PROBLEM DETAILS:
Extract the full tutorial passage on boolean masks, conditionals, and loops in Python, reproducing it word for word from its first line to its last.

QUOTED PASSAGE:

2.2. Boolean Masks and When NumPy Helps More Than pandas

A boolean mask is just a True/False pattern used to select values that meet a rule. NumPy is especially helpful when your data is mostly numeric and you want fast, repeated calculations. pandas is still better when the labels matter and you care about named columns or mixed data types.

So here is the practical rule of thumb: use pandas when you are reasoning about a table; use NumPy when you are reasoning about arrays of numbers. In the next section, we will build on that idea by writing explicit decision rules with conditionals and loops.

Section 3: Rules and Automation with Conditionals and Loops

So far, we have inspected data, filtered records, and applied repeated numeric operations. But real research workflows often require rules: include this participant, exclude that one, flag this record, or label a case for follow-up. That is where conditionals and loops become central.

3.1. Conditional Logic

Conditional logic means making a decision based on a rule. In Python, this usually appears with if, elif, and else. This is the language of inclusion criteria, exclusion criteria, quality flags, and many other research decisions.

3.2. Loops

A loop lets you apply the same pattern across many values or many records. This is one of the first places where code starts to feel like automation instead of organized typing.

This section focuses on three especially useful loop patterns:

  • range() when you want repeated steps tied to positions or counts

  • enumerate() when you want both the item and its position

  • zip() when you want to move through multiple lists together

You do not need to memorize every loop pattern today. The goal is to understand what each pattern is good for and why it can simplify a repeated research task.

# Example 5: write a decision rule with if, elif, and else
participant = {"id": "P04", "age": 21, "consent": True, "attendance": 2}

if participant["age"] < 18:
    status = "Exclude: under 18"

DATA BELOW:
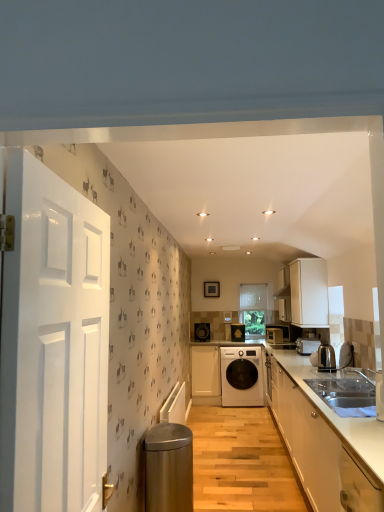
Question: Is white glossy cabinets at lower right, acting as the second cabinetry starting from the left, positioned far away from white glossy washing machine at center?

RESULT:
2.2. Boolean Masks and When NumPy Helps More Than pandas

A boolean mask is just a True/False pattern used to select values that meet a rule. NumPy is especially helpful when your data is mostly numeric and you want fast, repeated calculations. pandas is still better when the labels matter and you care about named columns or mixed data types.

So here is the practical rule of thumb: use pandas when you are reasoning about a table; use NumPy when you are reasoning about arrays of numbers. In the next section, we will build on that idea by writing explicit decision rules with conditionals and loops.

Section 3: Rules and Automation with Conditionals and Loops

So far, we have inspected data, filtered records, and applied repeated numeric operations. But real research workflows often require rules: include this participant, exclude that one, flag this record, or label a case for follow-up. That is where conditionals and loops become central.

3.1. Conditional Logic

Conditional logic means making a decision based on a rule. In Python, this usually appears with if, elif, and else. This is the language of inclusion criteria, exclusion criteria, quality flags, and many other research decisions.

3.2. Loops

A loop lets you apply the same pattern across many values or many records. This is one of the first places where code starts to feel like automation instead of organized typing.

This section focuses on three especially useful loop patterns:

  • range() when you want repeated steps tied to positions or counts

  • enumerate() when you want both the item and its position

  • zip() when you want to move through multiple lists together

You do not need to memorize every loop pattern today. The goal is to understand what each pattern is good for and why it can simplify a repeated research task.

# Example 5: write a decision rule with if, elif, and else
participant = {"id": "P04", "age": 21, "consent": True, "attendance": 2}

if participant["age"] < 18:
    status = "Exclude: under 18"